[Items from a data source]

/---

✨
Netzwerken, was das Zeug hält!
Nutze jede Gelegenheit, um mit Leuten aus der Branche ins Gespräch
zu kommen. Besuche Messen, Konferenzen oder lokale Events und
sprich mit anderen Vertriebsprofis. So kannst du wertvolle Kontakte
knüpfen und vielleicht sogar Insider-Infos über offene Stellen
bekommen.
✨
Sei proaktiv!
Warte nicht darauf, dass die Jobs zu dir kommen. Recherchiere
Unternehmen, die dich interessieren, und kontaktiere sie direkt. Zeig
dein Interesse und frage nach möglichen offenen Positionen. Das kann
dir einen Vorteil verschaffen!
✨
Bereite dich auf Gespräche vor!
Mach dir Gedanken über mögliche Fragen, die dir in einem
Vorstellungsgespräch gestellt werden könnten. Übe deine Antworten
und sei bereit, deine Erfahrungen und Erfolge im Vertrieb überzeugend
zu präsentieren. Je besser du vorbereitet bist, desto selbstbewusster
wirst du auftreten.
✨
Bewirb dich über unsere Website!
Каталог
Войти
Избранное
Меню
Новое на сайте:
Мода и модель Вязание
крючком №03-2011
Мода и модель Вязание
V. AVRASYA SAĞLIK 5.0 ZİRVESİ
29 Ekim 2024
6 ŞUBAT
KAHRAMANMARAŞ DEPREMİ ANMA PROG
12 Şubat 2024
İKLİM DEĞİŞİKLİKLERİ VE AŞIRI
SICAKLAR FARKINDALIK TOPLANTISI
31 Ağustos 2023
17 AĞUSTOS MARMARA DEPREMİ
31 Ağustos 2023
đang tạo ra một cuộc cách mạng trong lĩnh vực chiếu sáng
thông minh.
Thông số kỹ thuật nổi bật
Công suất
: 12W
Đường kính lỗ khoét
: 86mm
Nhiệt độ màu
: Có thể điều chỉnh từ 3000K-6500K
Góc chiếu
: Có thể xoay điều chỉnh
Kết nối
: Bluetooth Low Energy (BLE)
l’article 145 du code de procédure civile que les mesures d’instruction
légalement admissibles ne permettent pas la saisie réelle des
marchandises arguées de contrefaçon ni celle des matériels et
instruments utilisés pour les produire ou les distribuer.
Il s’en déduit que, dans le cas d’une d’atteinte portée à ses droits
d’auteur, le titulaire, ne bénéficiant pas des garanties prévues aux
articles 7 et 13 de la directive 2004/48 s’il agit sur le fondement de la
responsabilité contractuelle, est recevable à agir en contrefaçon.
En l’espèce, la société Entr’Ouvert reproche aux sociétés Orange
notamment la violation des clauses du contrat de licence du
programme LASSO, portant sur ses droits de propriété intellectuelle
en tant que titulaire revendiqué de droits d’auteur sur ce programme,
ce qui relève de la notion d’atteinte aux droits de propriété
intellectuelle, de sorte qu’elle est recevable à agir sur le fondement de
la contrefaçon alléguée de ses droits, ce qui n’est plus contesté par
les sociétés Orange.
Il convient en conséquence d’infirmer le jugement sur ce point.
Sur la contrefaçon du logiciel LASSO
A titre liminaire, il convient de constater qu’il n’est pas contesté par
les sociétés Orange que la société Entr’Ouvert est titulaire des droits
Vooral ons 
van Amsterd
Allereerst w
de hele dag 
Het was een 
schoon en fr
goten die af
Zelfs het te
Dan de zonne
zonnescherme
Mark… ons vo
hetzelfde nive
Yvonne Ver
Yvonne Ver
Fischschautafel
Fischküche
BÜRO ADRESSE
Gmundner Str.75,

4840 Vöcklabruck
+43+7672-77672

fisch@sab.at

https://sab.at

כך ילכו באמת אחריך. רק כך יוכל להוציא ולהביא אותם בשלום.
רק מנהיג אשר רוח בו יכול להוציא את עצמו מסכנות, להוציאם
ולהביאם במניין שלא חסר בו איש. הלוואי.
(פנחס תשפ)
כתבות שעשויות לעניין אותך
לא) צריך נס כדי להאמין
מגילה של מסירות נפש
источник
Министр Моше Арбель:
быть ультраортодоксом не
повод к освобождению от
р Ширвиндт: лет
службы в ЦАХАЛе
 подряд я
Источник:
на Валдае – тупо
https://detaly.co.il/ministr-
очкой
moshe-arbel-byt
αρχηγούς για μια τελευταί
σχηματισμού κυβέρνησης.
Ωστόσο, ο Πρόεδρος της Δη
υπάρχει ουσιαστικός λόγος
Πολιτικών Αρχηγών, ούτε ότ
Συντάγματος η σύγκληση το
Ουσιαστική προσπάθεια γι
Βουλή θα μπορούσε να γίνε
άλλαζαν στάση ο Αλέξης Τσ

\---

# [WHAT YOU SHOULD DO]
Reproduce every line of the items above without any changes.

# [WRITTEN SOLUTION]
✨
Netzwerken, was das Zeug hält!
Nutze jede Gelegenheit, um mit Leuten aus der Branche ins Gespräch
zu kommen. Besuche Messen, Konferenzen oder lokale Events und
sprich mit anderen Vertriebsprofis. So kannst du wertvolle Kontakte
knüpfen und vielleicht sogar Insider-Infos über offene Stellen
bekommen.
✨
Sei proaktiv!
Warte nicht darauf, dass die Jobs zu dir kommen. Recherchiere
Unternehmen, die dich interessieren, und kontaktiere sie direkt. Zeig
dein Interesse und frage nach möglichen offenen Positionen. Das kann
dir einen Vorteil verschaffen!
✨
Bereite dich auf Gespräche vor!
Mach dir Gedanken über mögliche Fragen, die dir in einem
Vorstellungsgespräch gestellt werden könnten. Übe deine Antworten
und sei bereit, deine Erfahrungen und Erfolge im Vertrieb überzeugend
zu präsentieren. Je besser du vorbereitet bist, desto selbstbewusster
wirst du auftreten.
✨
Bewirb dich über unsere Website!
Каталог
Войти
Избранное
Меню
Новое на сайте:
Мода и модель Вязание
крючком №03-2011
Мода и модель Вязание
V. AVRASYA SAĞLIK 5.0 ZİRVESİ
29 Ekim 2024
6 ŞUBAT
KAHRAMANMARAŞ DEPREMİ ANMA PROG
12 Şubat 2024
İKLİM DEĞİŞİKLİKLERİ VE AŞIRI
SICAKLAR FARKINDALIK TOPLANTISI
31 Ağustos 2023
17 AĞUSTOS MARMARA DEPREMİ
31 Ağustos 2023
đang tạo ra một cuộc cách mạng trong lĩnh vực chiếu sáng
thông minh.
Thông số kỹ thuật nổi bật
Công suất
: 12W
Đường kính lỗ khoét
: 86mm
Nhiệt độ màu
: Có thể điều chỉnh từ 3000K-6500K
Góc chiếu
: Có thể xoay điều chỉnh
Kết nối
: Bluetooth Low Energy (BLE)
l’article 145 du code de procédure civile que les mesures d’instruction
légalement admissibles ne permettent pas la saisie réelle des
marchandises arguées de contrefaçon ni celle des matériels et
instruments utilisés pour les produire ou les distribuer.
Il s’en déduit que, dans le cas d’une d’atteinte portée à ses droits
d’auteur, le titulaire, ne bénéficiant pas des garanties prévues aux
articles 7 et 13 de la directive 2004/48 s’il agit sur le fondement de la
responsabilité contractuelle, est recevable à agir en contrefaçon.
En l’espèce, la société Entr’Ouvert reproche aux sociétés Orange
notamment la violation des clauses du contrat de licence du
programme LASSO, portant sur ses droits de propriété intellectuelle
en tant que titulaire revendiqué de droits d’auteur sur ce programme,
ce qui relève de la notion d’atteinte aux droits de propriété
intellectuelle, de sorte qu’elle est recevable à agir sur le fondement de
la contrefaçon alléguée de ses droits, ce qui n’est plus contesté par
les sociétés Orange.
Il convient en conséquence d’infirmer le jugement sur ce point.
Sur la contrefaçon du logiciel LASSO
A titre liminaire, il convient de constater qu’il n’est pas contesté par
les sociétés Orange que la société Entr’Ouvert est titulaire des droits
Vooral ons 
van Amsterd
Allereerst w
de hele dag 
Het was een 
schoon en fr
goten die af
Zelfs het te
Dan de zonne
zonnescherme
Mark… ons vo
hetzelfde nive
Yvonne Ver
Yvonne Ver
Fischschautafel
Fischküche
BÜRO ADRESSE
Gmundner Str.75,

4840 Vöcklabruck
+43+7672-77672

fisch@sab.at

https://sab.at

כך ילכו באמת אחריך. רק כך יוכל להוציא ולהביא אותם בשלום.
רק מנהיג אשר רוח בו יכול להוציא את עצמו מסכנות, להוציאם
ולהביאם במניין שלא חסר בו איש. הלוואי.
(פנחס תשפ)
כתבות שעשויות לעניין אותך
לא) צריך נס כדי להאמין
מגילה של מסירות נפש
источник
Министр Моше Арбель:
быть ультраортодоксом не
повод к освобождению от
р Ширвиндт: лет
службы в ЦАХАЛе
 подряд я
Источник:
на Валдае – тупо
https://detaly.co.il/ministr-
очкой
moshe-arbel-byt
αρχηγούς για μια τελευταί
σχηματισμού κυβέρνησης.
Ωστόσο, ο Πρόεδρος της Δη
υπάρχει ουσιαστικός λόγος
Πολιτικών Αρχηγών, ούτε ότ
Συντάγματος η σύγκληση το
Ουσιαστική προσπάθεια γι
Βουλή θα μπορούσε να γίνε
άλλαζαν στάση ο Αλέξης Τσ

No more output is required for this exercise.